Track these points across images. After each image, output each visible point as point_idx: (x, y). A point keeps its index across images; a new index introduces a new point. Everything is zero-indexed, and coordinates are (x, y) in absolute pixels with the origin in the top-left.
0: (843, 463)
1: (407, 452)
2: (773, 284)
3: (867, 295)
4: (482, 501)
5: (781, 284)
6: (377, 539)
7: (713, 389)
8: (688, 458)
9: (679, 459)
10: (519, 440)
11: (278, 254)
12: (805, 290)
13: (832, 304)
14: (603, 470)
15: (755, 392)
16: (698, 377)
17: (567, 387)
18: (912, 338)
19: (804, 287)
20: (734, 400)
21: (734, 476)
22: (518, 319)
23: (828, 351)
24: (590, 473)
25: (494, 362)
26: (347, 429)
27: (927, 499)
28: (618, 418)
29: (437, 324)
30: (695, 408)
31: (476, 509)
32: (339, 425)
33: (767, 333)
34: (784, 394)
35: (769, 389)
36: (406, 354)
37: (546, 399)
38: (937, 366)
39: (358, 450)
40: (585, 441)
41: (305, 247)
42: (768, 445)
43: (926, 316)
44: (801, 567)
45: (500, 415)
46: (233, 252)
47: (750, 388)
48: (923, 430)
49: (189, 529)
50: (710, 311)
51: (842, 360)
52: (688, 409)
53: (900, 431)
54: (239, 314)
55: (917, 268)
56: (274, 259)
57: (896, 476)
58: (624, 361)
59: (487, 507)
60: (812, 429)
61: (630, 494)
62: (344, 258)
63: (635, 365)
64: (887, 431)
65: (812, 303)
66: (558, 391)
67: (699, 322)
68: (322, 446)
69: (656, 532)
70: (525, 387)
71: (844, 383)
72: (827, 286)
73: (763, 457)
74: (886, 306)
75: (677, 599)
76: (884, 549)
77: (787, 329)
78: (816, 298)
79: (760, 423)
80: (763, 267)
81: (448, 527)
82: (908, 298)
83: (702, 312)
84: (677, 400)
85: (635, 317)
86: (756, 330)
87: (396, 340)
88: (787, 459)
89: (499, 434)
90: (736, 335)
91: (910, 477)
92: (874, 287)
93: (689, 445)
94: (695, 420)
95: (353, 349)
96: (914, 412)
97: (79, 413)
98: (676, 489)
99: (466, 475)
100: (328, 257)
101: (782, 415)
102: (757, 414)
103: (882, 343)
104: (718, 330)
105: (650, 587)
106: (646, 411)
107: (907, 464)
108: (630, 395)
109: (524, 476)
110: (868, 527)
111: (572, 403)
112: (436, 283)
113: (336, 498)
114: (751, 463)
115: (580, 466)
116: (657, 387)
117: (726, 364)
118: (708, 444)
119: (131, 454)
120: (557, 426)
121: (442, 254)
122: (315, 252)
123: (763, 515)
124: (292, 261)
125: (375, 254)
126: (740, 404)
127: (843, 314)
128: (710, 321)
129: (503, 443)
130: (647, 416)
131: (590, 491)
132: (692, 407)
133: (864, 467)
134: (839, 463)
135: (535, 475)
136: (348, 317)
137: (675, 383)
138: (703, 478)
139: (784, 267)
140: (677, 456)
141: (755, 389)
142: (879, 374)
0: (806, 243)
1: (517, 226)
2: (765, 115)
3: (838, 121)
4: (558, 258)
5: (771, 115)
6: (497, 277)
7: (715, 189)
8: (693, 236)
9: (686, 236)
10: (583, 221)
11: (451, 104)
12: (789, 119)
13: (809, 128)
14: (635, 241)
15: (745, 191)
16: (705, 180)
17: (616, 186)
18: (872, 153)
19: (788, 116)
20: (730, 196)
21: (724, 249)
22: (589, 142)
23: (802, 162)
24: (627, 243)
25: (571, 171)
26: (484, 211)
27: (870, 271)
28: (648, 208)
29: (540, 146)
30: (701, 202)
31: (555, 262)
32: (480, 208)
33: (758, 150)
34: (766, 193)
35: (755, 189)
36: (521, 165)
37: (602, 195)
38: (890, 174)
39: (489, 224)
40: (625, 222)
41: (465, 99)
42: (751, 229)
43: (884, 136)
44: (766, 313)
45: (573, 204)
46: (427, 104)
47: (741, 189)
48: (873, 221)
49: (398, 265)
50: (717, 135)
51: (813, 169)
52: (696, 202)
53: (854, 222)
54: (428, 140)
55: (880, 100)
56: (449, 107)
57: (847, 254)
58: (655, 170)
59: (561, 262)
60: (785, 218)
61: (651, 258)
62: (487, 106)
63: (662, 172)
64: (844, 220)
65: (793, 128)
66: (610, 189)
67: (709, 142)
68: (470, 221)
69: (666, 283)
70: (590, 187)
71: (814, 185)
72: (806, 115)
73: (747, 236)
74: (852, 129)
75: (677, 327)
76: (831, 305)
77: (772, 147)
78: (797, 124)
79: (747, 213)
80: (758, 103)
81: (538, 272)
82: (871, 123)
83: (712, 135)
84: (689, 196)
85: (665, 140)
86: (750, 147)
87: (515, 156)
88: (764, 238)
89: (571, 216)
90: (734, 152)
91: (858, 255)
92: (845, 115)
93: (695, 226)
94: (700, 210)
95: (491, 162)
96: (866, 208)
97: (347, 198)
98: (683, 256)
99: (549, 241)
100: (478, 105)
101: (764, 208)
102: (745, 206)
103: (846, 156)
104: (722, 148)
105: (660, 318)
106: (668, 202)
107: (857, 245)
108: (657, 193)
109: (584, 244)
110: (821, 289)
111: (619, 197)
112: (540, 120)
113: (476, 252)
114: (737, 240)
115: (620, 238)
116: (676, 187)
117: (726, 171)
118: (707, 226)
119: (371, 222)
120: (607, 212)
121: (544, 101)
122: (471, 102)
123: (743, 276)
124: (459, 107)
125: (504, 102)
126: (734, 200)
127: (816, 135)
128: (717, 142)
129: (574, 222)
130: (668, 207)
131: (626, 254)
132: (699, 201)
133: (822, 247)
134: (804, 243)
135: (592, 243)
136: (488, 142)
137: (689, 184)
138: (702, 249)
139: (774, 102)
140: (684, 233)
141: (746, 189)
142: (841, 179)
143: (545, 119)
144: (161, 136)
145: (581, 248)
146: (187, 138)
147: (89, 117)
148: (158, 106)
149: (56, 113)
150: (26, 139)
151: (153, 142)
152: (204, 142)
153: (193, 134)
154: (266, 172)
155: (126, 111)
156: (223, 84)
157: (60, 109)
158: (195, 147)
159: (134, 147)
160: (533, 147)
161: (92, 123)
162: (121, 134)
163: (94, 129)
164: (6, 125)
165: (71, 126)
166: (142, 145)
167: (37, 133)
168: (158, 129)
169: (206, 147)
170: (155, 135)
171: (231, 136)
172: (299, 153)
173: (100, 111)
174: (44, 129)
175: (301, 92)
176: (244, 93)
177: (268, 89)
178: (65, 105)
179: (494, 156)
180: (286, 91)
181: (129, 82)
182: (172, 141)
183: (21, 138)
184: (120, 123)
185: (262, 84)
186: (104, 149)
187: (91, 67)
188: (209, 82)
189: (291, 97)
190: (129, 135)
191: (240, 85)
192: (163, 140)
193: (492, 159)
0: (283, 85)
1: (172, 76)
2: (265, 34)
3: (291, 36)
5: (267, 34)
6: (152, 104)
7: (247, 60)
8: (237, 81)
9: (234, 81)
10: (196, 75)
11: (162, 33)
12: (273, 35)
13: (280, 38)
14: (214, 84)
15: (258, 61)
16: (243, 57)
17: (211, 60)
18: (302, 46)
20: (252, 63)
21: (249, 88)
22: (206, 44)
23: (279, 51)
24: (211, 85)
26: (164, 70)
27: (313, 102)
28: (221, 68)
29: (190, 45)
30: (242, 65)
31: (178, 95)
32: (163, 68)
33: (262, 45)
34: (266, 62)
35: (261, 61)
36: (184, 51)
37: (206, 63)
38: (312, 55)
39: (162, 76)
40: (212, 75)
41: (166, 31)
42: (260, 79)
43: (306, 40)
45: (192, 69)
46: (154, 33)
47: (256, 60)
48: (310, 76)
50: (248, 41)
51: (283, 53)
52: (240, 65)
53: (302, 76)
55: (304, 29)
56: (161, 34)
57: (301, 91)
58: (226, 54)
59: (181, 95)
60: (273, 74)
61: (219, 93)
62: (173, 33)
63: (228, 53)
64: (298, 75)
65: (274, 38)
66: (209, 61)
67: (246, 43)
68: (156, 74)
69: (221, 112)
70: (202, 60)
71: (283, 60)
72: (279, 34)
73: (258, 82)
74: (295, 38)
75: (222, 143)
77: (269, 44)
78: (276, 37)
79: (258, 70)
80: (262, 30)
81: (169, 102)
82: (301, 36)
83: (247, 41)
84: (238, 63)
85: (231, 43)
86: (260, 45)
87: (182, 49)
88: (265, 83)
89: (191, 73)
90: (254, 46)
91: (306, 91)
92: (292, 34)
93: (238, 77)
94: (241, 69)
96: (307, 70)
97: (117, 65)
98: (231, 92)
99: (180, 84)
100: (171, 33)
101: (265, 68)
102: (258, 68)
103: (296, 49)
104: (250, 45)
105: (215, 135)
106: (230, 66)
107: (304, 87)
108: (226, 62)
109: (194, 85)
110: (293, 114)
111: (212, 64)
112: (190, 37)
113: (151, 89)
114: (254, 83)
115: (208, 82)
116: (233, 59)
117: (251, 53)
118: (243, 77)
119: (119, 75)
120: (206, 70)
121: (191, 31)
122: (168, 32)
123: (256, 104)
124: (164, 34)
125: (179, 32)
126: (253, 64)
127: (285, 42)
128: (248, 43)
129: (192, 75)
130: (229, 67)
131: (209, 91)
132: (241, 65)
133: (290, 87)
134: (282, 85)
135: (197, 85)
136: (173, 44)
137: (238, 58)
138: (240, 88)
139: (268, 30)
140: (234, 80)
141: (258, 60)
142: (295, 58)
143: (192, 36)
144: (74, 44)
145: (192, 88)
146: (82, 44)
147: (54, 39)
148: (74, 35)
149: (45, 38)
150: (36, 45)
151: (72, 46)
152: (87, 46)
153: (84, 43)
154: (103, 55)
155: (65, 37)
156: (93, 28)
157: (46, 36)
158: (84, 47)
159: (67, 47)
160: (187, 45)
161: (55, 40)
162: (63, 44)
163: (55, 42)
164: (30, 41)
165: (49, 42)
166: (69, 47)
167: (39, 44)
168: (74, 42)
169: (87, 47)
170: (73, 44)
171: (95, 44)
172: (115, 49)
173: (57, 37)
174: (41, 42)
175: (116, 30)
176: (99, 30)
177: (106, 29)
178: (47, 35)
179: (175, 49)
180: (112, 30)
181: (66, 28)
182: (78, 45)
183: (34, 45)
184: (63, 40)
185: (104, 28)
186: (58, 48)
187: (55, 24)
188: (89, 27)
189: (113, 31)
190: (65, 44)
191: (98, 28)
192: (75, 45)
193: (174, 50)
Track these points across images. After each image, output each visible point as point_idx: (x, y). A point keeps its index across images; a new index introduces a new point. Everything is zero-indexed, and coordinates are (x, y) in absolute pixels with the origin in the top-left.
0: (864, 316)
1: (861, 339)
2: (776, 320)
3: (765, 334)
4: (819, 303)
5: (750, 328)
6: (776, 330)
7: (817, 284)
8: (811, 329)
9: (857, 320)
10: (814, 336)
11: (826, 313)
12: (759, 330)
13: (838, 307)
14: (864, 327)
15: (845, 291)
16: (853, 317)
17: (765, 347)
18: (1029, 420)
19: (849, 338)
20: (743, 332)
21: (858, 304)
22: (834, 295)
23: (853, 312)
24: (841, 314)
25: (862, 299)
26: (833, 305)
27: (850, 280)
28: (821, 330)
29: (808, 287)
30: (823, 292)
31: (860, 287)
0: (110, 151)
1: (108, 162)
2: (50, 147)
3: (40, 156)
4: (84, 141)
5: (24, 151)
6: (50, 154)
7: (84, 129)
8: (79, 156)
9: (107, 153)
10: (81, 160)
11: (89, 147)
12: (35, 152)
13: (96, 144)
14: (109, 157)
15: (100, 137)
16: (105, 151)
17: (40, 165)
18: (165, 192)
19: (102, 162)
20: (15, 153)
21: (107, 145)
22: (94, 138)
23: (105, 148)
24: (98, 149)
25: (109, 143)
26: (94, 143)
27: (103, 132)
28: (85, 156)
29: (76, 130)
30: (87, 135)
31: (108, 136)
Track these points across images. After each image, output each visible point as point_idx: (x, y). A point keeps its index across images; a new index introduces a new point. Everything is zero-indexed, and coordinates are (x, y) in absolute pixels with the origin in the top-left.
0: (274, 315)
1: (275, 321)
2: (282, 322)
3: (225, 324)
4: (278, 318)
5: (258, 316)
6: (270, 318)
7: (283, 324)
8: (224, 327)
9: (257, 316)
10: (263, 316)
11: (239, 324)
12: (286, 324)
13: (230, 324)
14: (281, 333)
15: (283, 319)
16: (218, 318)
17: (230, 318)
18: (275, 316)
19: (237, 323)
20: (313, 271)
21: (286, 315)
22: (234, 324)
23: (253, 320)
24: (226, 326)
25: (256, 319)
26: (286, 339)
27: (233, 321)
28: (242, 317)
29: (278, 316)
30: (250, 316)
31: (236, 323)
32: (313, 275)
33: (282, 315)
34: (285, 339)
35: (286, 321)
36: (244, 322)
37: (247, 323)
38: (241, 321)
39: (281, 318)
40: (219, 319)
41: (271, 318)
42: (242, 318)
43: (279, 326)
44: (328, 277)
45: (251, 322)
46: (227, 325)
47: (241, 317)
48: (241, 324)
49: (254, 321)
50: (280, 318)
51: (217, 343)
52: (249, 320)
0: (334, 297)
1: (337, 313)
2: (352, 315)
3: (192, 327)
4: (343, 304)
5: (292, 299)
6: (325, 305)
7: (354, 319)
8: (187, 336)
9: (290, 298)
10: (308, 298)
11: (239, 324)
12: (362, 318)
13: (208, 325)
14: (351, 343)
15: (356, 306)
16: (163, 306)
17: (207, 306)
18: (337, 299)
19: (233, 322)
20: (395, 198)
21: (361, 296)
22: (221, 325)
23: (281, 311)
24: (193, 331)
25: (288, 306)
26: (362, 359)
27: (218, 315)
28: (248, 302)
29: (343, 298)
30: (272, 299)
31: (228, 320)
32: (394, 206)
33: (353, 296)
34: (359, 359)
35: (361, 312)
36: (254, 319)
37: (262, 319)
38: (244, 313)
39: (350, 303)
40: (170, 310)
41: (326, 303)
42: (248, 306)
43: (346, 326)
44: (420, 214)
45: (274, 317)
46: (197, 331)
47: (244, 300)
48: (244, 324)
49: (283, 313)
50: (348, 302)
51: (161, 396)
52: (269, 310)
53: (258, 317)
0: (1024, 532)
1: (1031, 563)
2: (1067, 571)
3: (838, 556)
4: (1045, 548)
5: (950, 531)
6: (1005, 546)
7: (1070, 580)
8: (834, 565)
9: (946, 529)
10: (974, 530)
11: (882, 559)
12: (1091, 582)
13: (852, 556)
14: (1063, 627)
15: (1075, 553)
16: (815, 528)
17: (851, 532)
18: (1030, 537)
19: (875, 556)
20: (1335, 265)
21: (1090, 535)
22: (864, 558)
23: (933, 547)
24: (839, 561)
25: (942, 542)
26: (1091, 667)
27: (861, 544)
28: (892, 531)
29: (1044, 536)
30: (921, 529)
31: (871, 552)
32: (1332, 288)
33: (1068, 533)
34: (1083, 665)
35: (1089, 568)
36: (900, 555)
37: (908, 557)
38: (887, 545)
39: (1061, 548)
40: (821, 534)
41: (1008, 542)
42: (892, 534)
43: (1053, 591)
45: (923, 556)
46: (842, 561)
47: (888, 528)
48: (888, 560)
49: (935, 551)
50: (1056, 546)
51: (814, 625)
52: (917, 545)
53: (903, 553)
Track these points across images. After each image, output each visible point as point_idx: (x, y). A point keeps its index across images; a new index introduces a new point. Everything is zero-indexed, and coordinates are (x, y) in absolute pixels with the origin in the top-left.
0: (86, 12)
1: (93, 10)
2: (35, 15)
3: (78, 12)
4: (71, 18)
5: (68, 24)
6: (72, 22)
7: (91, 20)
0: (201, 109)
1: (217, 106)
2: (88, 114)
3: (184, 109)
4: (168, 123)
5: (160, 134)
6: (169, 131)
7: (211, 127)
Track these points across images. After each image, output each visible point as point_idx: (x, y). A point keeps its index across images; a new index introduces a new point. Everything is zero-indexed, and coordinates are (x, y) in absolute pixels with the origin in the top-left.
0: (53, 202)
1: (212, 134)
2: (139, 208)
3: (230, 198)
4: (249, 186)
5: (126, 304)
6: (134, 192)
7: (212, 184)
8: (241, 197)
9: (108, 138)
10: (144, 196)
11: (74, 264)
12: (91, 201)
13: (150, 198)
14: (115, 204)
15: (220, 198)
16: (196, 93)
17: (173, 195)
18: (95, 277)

## [TASK REQUIREMENTS]
Using the entries above, return exactly the lines from the line with "49: (189, 529)" to the line with "71: (844, 383)", counting both of those lines.

## [SOLUTION TO THIS EXERCISE]
49: (189, 529)
50: (710, 311)
51: (842, 360)
52: (688, 409)
53: (900, 431)
54: (239, 314)
55: (917, 268)
56: (274, 259)
57: (896, 476)
58: (624, 361)
59: (487, 507)
60: (812, 429)
61: (630, 494)
62: (344, 258)
63: (635, 365)
64: (887, 431)
65: (812, 303)
66: (558, 391)
67: (699, 322)
68: (322, 446)
69: (656, 532)
70: (525, 387)
71: (844, 383)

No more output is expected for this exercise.